Audio Coding

Audio data reduction by means of perceptual audio coding, as it is used for example in the well-known “mp3” algorithm, has become a widely deployed technology that can be found in each portable music player mobile phone and PC, as a format for music on the Internet, on digital media and in digital broadcasting.

Research in the field of perceptual audio coding, under the leadership of Dr. Bernhard Grill and Prof. Dr. Jürgen Herre, covers some specific aspects of audio data reduction for high quality audio signals, such as bandwidth extension of audio signals or joint coding of spatial (multi-channel) audio signals. Audio bandwidth extension is the re-synthesis of the audio signal’s high frequency range in the audio decoder from a transmitted low bandwidth base band signal plus some side information that describes the properties of the original signal in the high frequency range. Bandwidth extension is a very attractive approach to achieve good audio quality also at extremely low bit rates.

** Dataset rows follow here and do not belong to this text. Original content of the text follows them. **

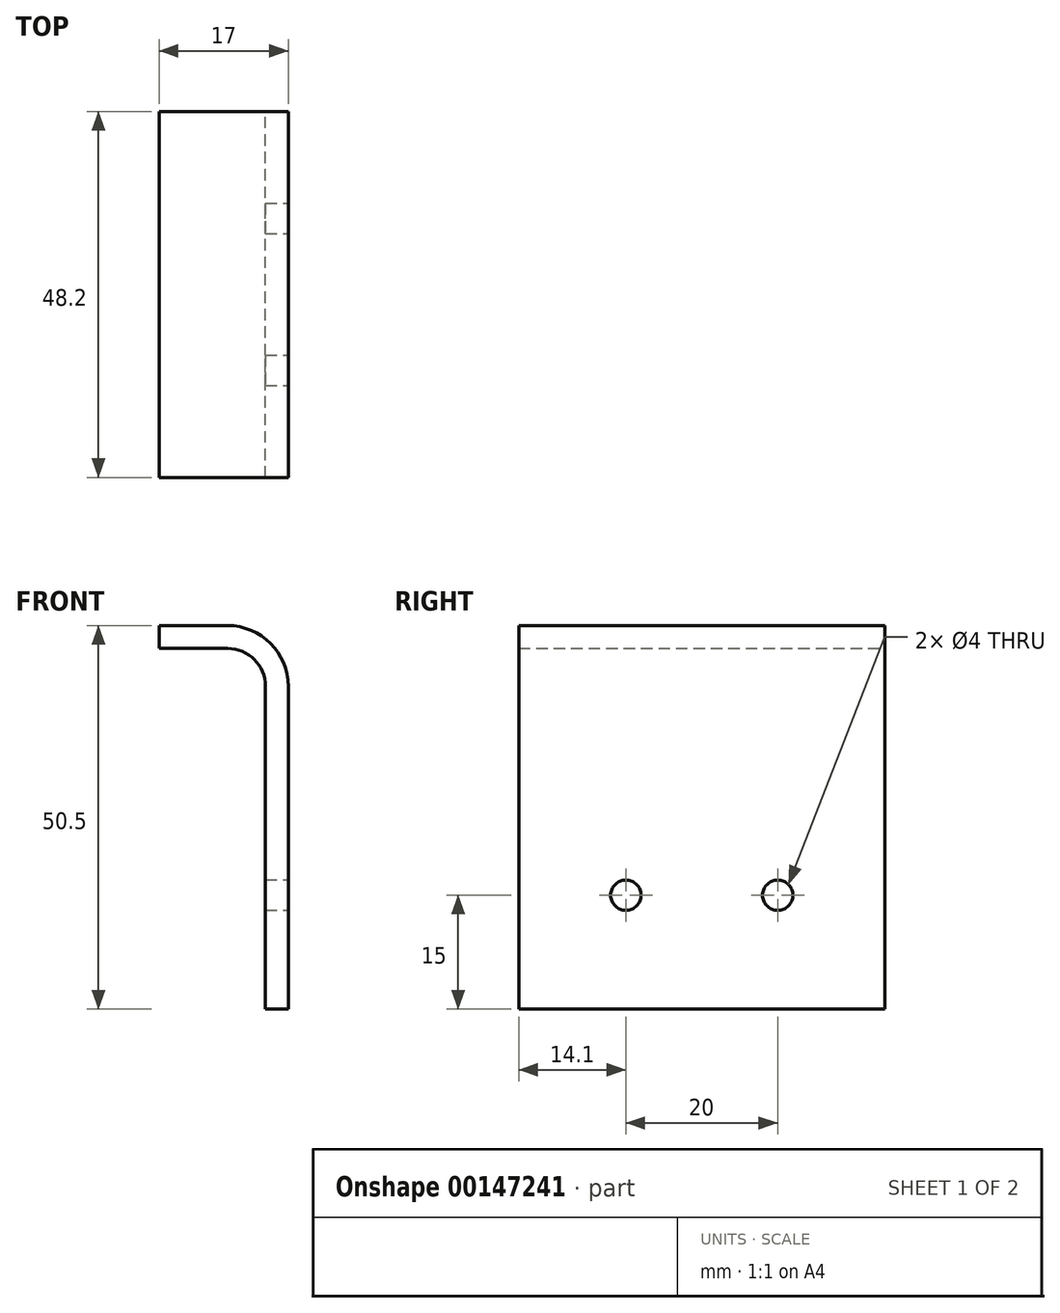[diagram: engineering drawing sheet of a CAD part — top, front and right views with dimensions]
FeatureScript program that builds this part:
annotation { "Feature Type Name" : "Feature", "Feature Type Description" : "" }
export const myFeature = defineFeature(function(context is Context, id is Id, definition is map)
    precondition{}
    {
        {
            var Q0;
            Q0=qCreatedBy(makeId("Front.planeOp"),FACE);
            var sketch = newSketch(context, id + "F0", { "sketchPlane" : qUnion([Q0])});
            skLineSegment(sketch, "E0", {"start": v(0, 0) * mm, "end": v(3, 0) * mm});
            skLineSegment(sketch, "E1", {"start": v(3, 0) * mm, "end": v(3, 42.5) * mm});
            skLineSegment(sketch, "E2", {"start": v(-5, 50.5) * mm, "end": v(-14, 50.5) * mm});
            skLineSegment(sketch, "E3", {"start": v(-14, 50.5) * mm, "end": v(-14, 47.5) * mm});
            skLineSegment(sketch, "E4", {"start": v(-14, 47.5) * mm, "end": v(-5, 47.5) * mm});
            skLineSegment(sketch, "E5", {"start": v(0, 42.5) * mm, "end": v(0, 0) * mm});
            skPoint(sketch, "E6.visualSharp", {"position": v(0, 47.5) * mm});
            skArc(sketch, "E6.filletArc", {"start": v(0, 42.5) * mm, "mid": v(-1.46, 46.04) * mm, "end": v(-5, 47.5) * mm});
            skPoint(sketch, "E7.visualSharp", {"position": v(3, 50.5) * mm});
            skArc(sketch, "E7.filletArc", {"start": v(3, 42.5) * mm, "mid": v(0.66, 48.16) * mm, "end": v(-5, 50.5) * mm});
            skSolve(sketch);
        }
        {
            var Q0;
            Q0 = qSketchRegion(id + "F0", true);
            extrude(context, id + "F1", {"entities" : qUnion([Q0]), "endBound" : BoundingType.SYMMETRIC, "depth" : 48.2 * mm});
        }
        {
            var Q0;
            Q0=makeQuery(id+"F1.opExtrude","SWEPT_FACE",FACE,{"disambiguationData":[OSD([sQuery(id+"F0.wireOp",EDGE,"E1")])]});
            var sketch = newSketch(context, id + "F2", { "sketchPlane" : qUnion([Q0])});
            skCircle(sketch, "E8", {"center": v(-10, 15) * mm, "radius": 2 * mm});
            skCircle(sketch, "E9", {"center": v(10, 15) * mm, "radius": 2 * mm});
            skLineSegment(sketch, "E10", {"start": v(-10, 15) * mm, "end": v(10, 15) * mm, "construction": true});
            skLineSegment(sketch, "E11", {"start": v(0, 0) * mm, "end": v(0, 15) * mm, "construction": true});
            skSolve(sketch);
        }
        {
            var Q0;
            Q0 = qSketchRegion(id + "F2", true);
            extrude(context, id + "F3", {"entities" : qUnion([Q0]), "operationType" : NewBodyOperationType.REMOVE, "endBound" : BoundingType.THROUGH_ALL, "oppositeDirection" : true, "depth" : 25 * mm});
        }
    });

Joint coding of spatial audio signals (e.g. 5.1 surround sound, sound from 10.2 or even 22.2 3D loudspeaker setups) aims at how to efficiently encode many loudspeaker signals compactly with a very high quality that preserves the original beauty of the sound scene (sense of localization, envelopment, ambience etc.).

These and many more contributions to improved quality and higher efficiency of audio coding were made at the “home of mp3”, at the Audio and Multimedia division of Fraunhofer IIS. Through close collaboration between AudioLabs and Fraunhofer IIS, the next generation of successful audio codecs could be born in Erlangen again.